感染のメカニズムについて
- 2017/7/3
- 感染症ガイド
感染のメカニズムについて
感染の成立や発症とはどのような過程を経て起こるものかを簡単に解説しております。
1)感染のメカニズムについて
※あくまでイメージです。
感染のメカニズムは、ウイルスや細菌などが人に付着したりすることを汚染といいます。そこから身体に侵入することで感染となります。その後、体内で増殖することで発病しますが、免疫力(抵抗力)により増殖を抑えることが出来れば発病しません。
よくインフルエンザに感染した経験が無いという人がおりますが、厳密にいえば感染はしております。発病しなかったか、症状が軽すぎて気付かなかっただけの場合が多いです。

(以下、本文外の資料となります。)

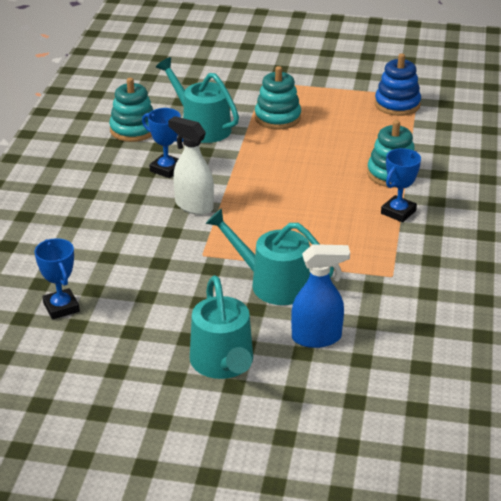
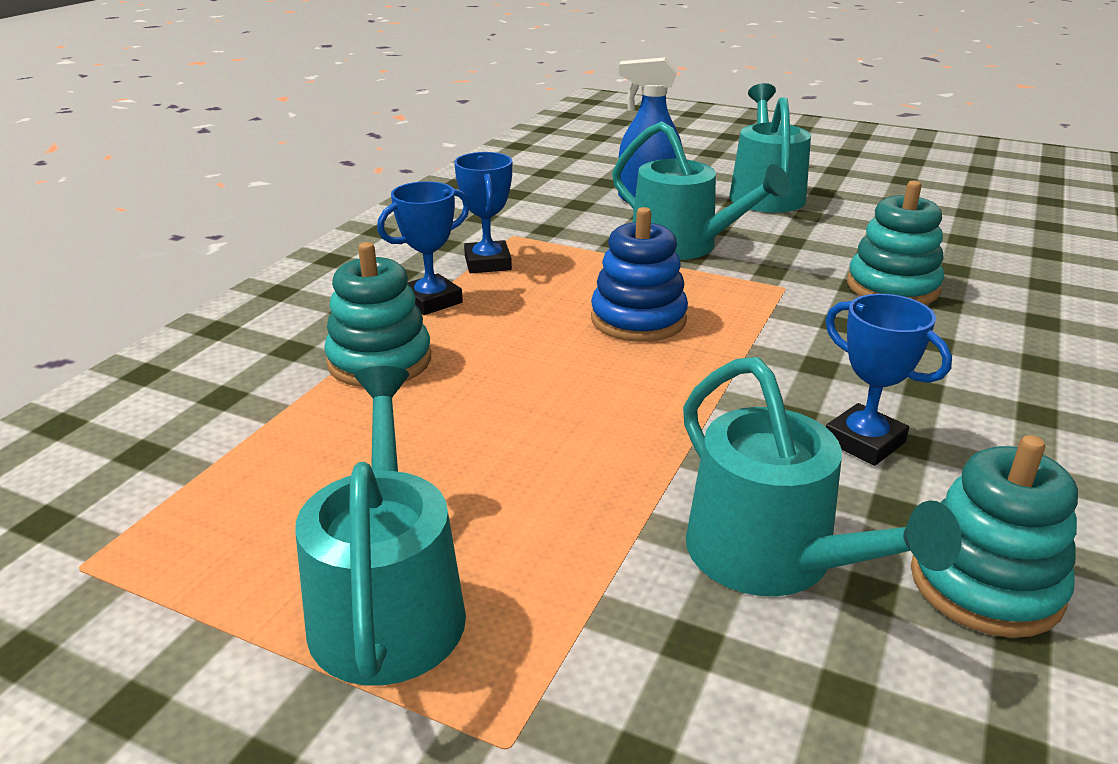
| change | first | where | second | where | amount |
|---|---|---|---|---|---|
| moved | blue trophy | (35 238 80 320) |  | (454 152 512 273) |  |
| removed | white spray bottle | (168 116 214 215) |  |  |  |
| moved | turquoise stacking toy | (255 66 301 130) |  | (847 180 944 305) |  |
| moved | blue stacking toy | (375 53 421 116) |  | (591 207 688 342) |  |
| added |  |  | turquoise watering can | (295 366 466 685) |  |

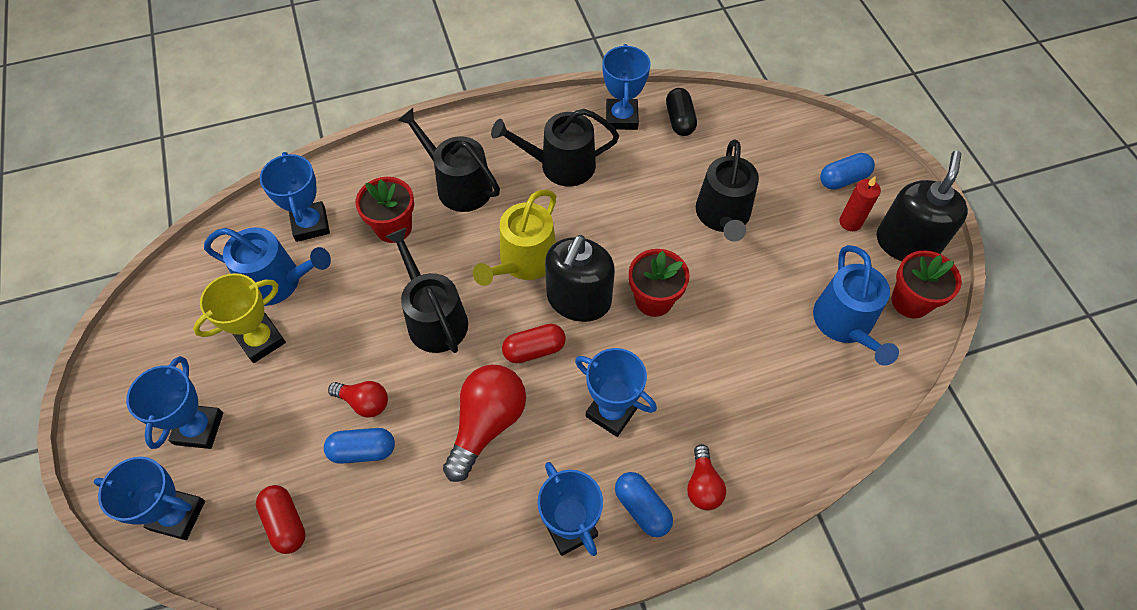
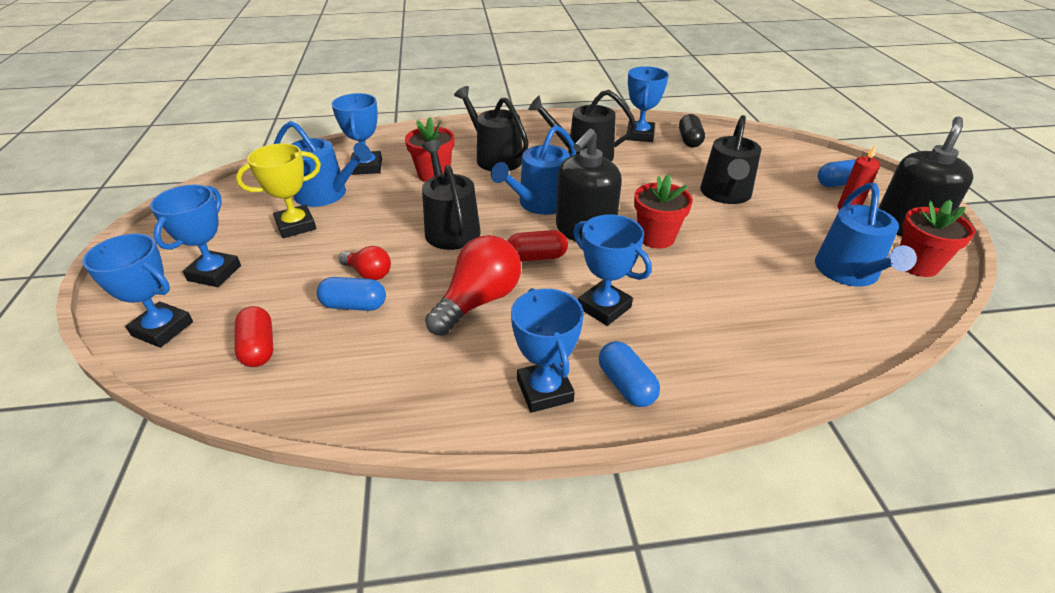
| change | first | where | second | where | amount |
|---|---|---|---|---|---|
| recoloured | yellow watering can | (473 189 556 286) | blue watering can | (491 125 576 215) |  |
| removed | red light bulb | (687 444 726 510) |  |  |  |

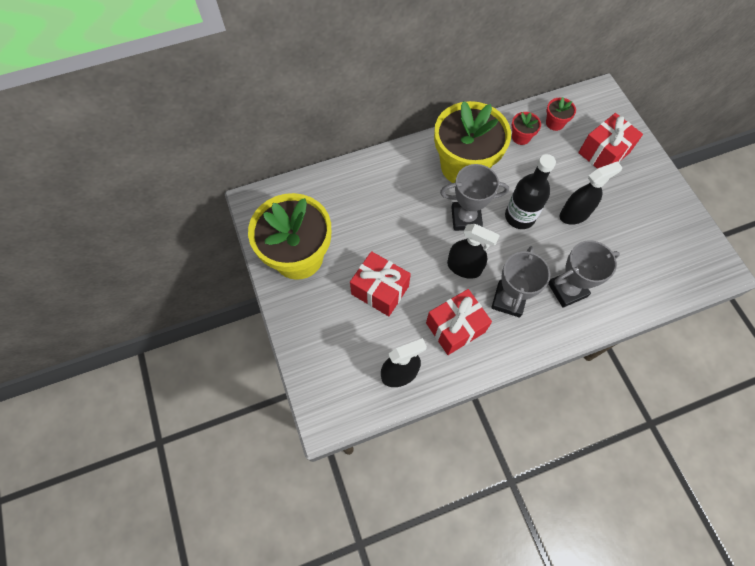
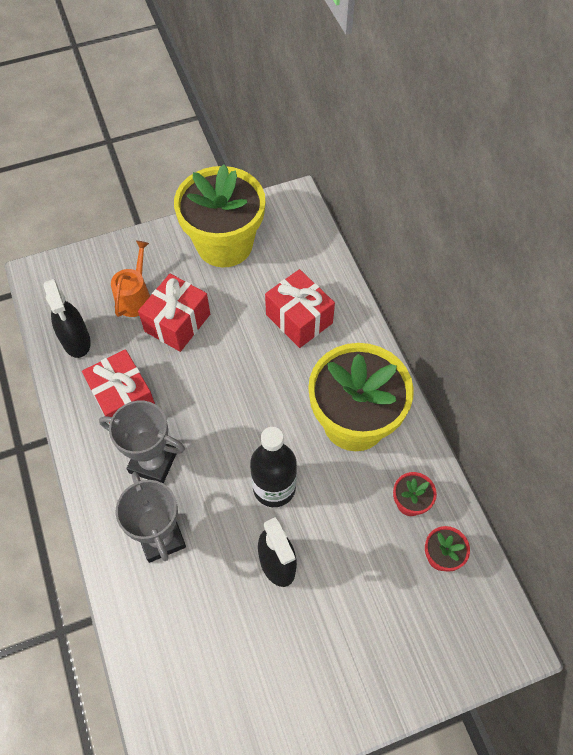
| change | first | where | second | where | amount |
|---|---|---|---|---|---|
| removed | grey trophy | (440 164 509 231) |  |  |  |
| removed | black spray bottle | (447 224 500 279) |  |  |  |
| moved | red gift | (578 113 643 169) |  | (265 269 335 348) |  |
| added |  |  | orange watering can | (111 241 150 317) |  |

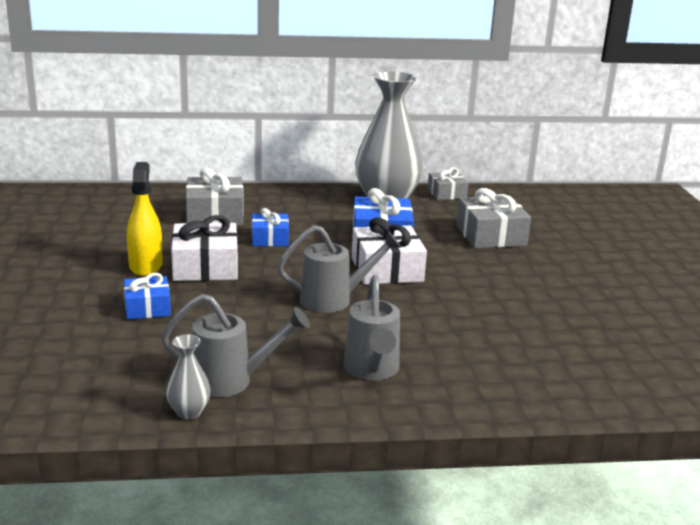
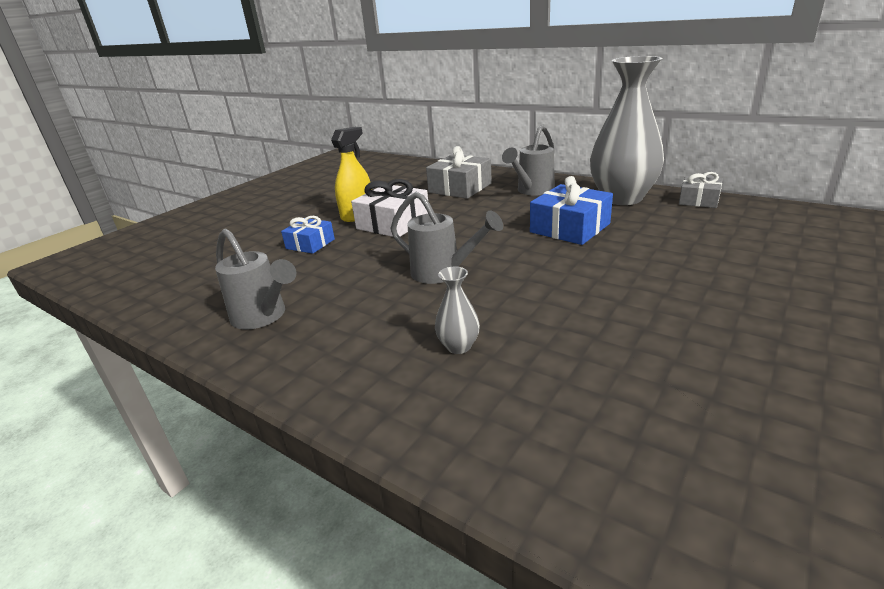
| change | first | where | second | where | amount |
|---|---|---|---|---|---|
| moved | grey vase | (166 334 211 420) |  | (435 267 480 354) |  |
| removed | blue gift | (252 208 289 246) |  |  |  |
| moved | grey watering can | (343 275 400 380) |  | (502 125 555 196) |  |
| removed | white gift | (352 217 427 285) |  |  |  |
| removed | grey gift | (456 188 531 248) |  |  |  |

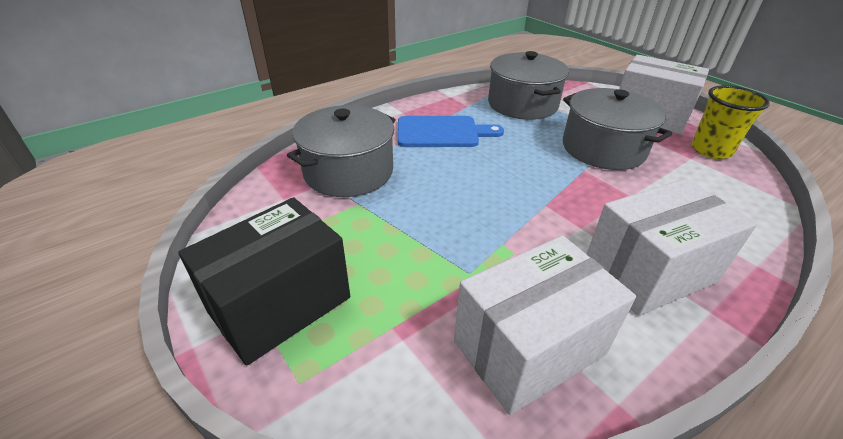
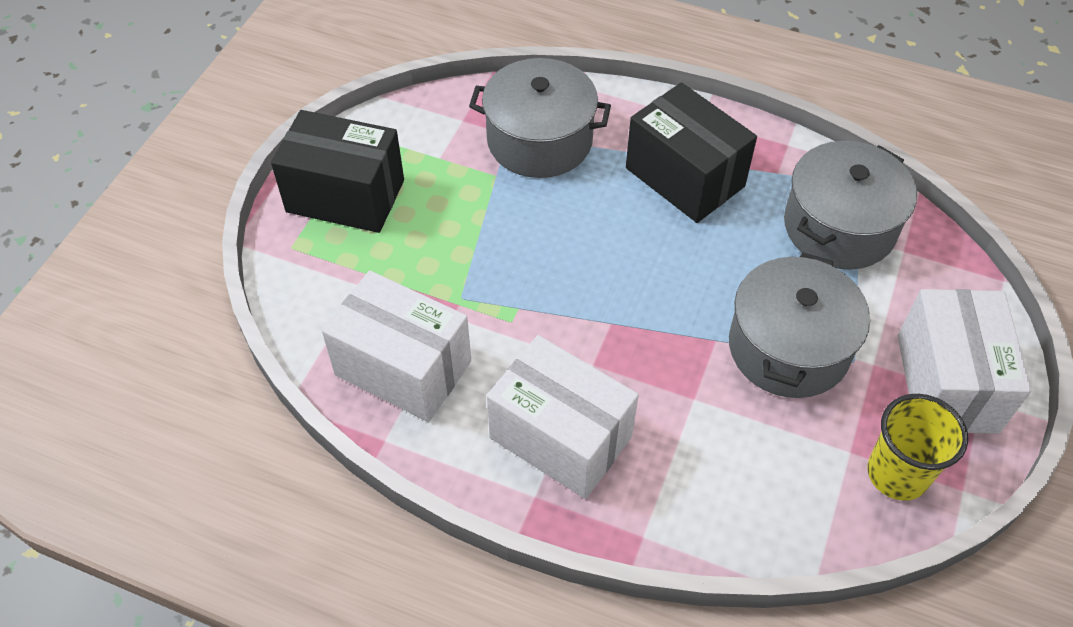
| change | first | where | second | where | amount |
|---|---|---|---|---|---|
| replaced | blue cutting board | (397 116 504 147) | black box | (626 82 757 223) |  |

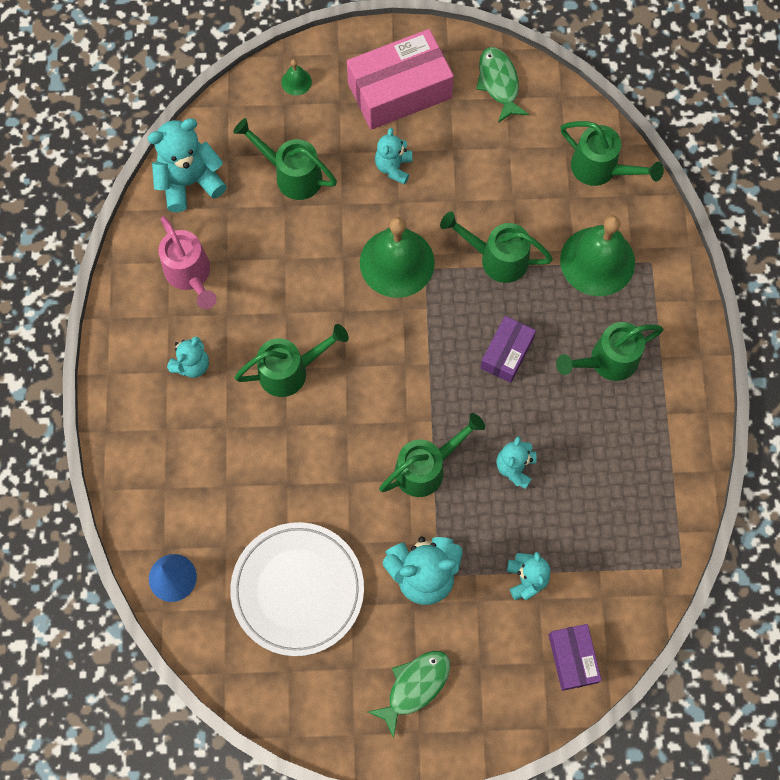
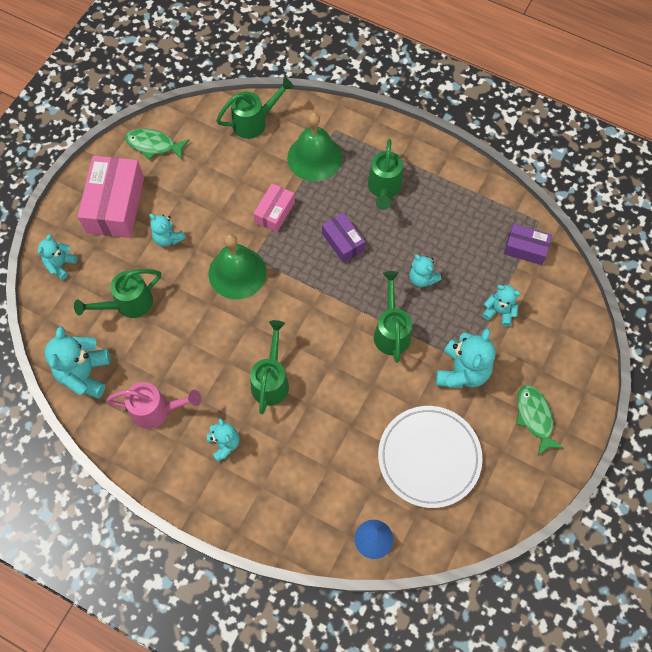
| change | first | where | second | where | amount |
|---|---|---|---|---|---|
| replaced | green bell | (281 59 312 96) | turquoise teddy bear | (38 234 77 280) |  |
| replaced | green watering can | (440 211 553 283) | pink box | (253 183 295 232) |  |
| moved | purple box | (548 624 602 691) |  | (504 224 552 265) |  |

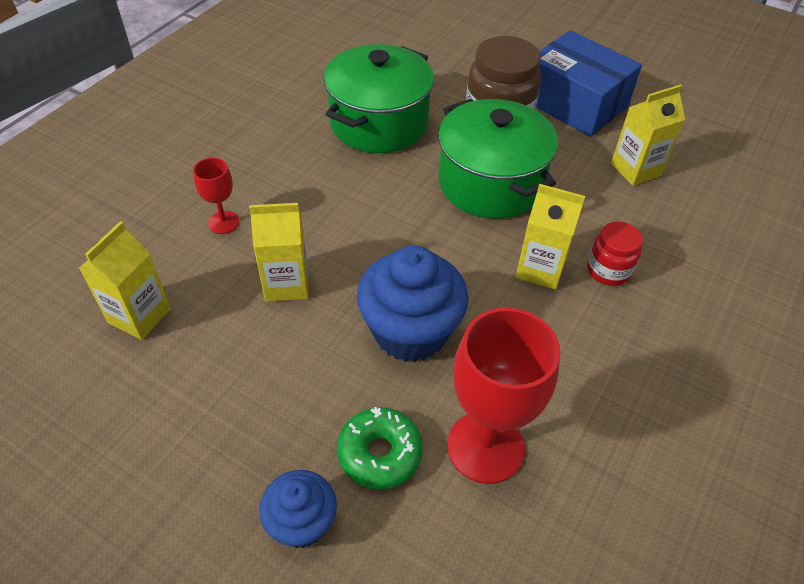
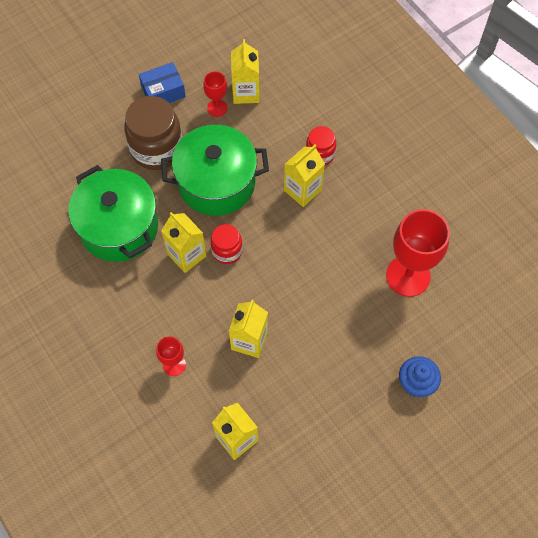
| change | first | where | second | where | amount |
|---|---|---|---|---|---|
| removed | green donut | (337 407 423 490) |  |  |  |
| removed | blue cupcake | (357 246 468 362) |  |  |  |
| resized | blue box | (536 30 642 137) |  | (139 62 186 103) | x0.56 |
| added |  |  | yellow carton | (161 212 206 273) |  |
| added |  |  | red goblet | (203 71 228 117) |  |
| added |  |  | red jar | (210 224 243 264) |  |

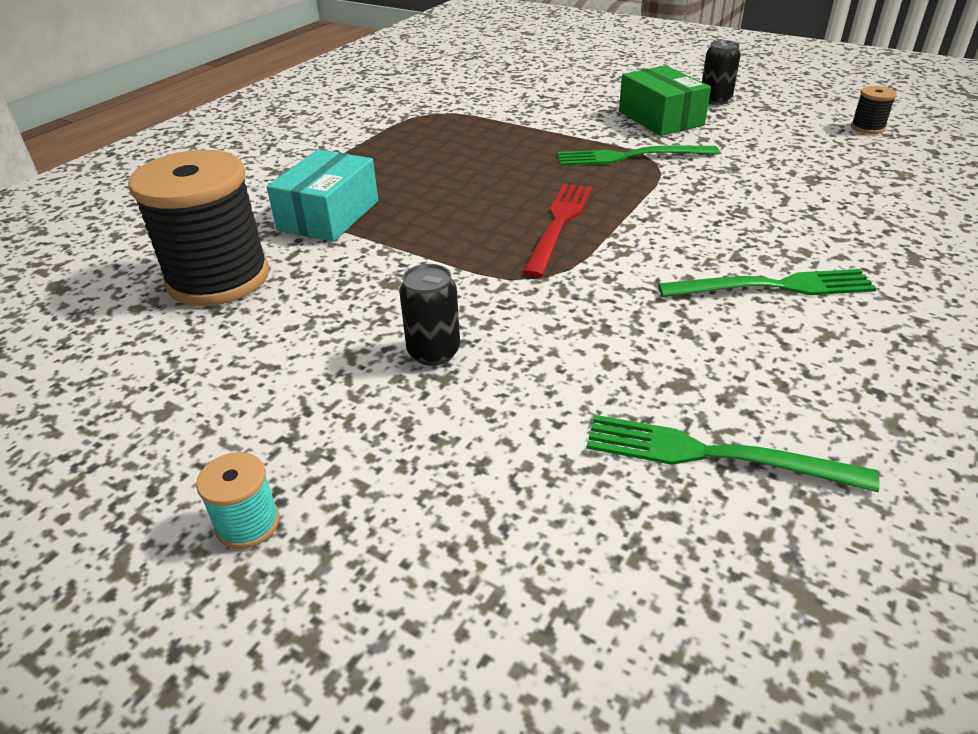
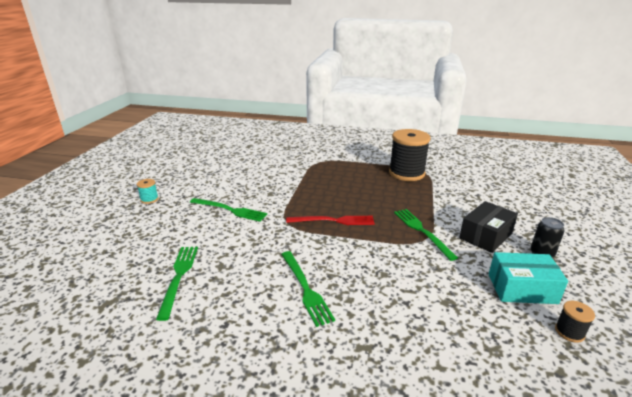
| change | first | where | second | where | amount |
|---|---|---|---|---|---|
| moved | black spool | (128 150 269 306) |  | (389 129 431 181) |  |
| moved | turquoise box | (267 150 378 242) |  | (489 252 568 304) |  |
| replaced | black can | (399 264 460 366) | green fork | (190 198 267 222) |  |
| recoloured | green box | (619 65 711 136) | black box | (459 201 518 253) |  |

日本では生後半年以内の乳幼児を除けば、ほぼすべての人が感染はされているそうです。
2)感染の成立について
感染は、一定の条件が整い、1.感染源 ⇒ 2.宿主 ⇒ 3.排出口 ⇒ 4.感染経路 ⇒ 5.侵入口 ⇒ 6.感受性宿主が繋がることによって成立します。
感染は、上記の1~6一つでも欠ければ成立しません。また、感染成立=感染症発症とは限りません。病原体が宿主とともに協力関係で生活している共生や病原体自身が病原性を持ち、宿主との間に不都合な関係が成立する場合、感染症は発症しません。感染しても発症には至らないヒトを健康保菌者、不顕性感染者と言います。
1.感染源
細菌やウイルス、真菌や寄生虫などの寄生体となる微生物が感染源である。
2.宿主
ヒト、動物、植物、環境、媒介物などあらゆるものが宿主となりうる。院内感染における宿主は、患者及び医療従事者(保菌者・潜伏期の患者を含む)、医療用器材、病院環境等が考えられる。
3.排出口
排出口はヒトの場合、呼吸器、消化器、泌尿器、皮膚、粘膜、胎盤、血液などです。感染源である微生物は宿主から排出口へと排出される。くしゃみや咳によって排出され喀痰、便、精液、血液などとも一緒に排出されます。
4.感染経路(伝播方法)
接触感染には感染源に直接触れる直接感染と感染源に汚染されたものに触れる間接感染がある。院内感染では、特に飛沫核感染(空気感染)、飛沫感染、接触感染が重要とされています。
空気予防策(空気感染予防策)
空気の流れにより感染源より1m以上の距離へ伝播する為、低圧空調設備を備えた個室管理や隔離対策をとります。
飛沫予防策(飛沫感染予防策)
微生物が空気中を浮遊し続けることは出来ず、感染源より1m以上の距離には伝播しないため、特別な空調設備は必要としないが、咳やくしゃみで遠くに飛ぶ危険があるため、保菌者(宿主)はマスク着用などの対策が必要です。
接触予防策(接触感染予防策)
個室隔離、入室時の手袋とガウンの着用、専用器具の使用、消毒薬による処置対策をとります。
5.侵入口
病原体は侵入口がなければ人体に入り込めない。侵入口となりうるのは、呼吸器、消化器、泌尿器、皮膚、粘膜、血管、胎盤などである。
6.感受性宿主(易感染性宿主)
健康な宿主は生体防御システムが十分に備わっているため、病原体から身を守ることが出来ます。しかし易感染性宿主は、年齢、性別、免疫力や栄養状態、既往症や基礎疾患、治療中の処置等によって、生体防御システムが十分に機能せず、病原性の低い病原体にも容易に感染する宿主です。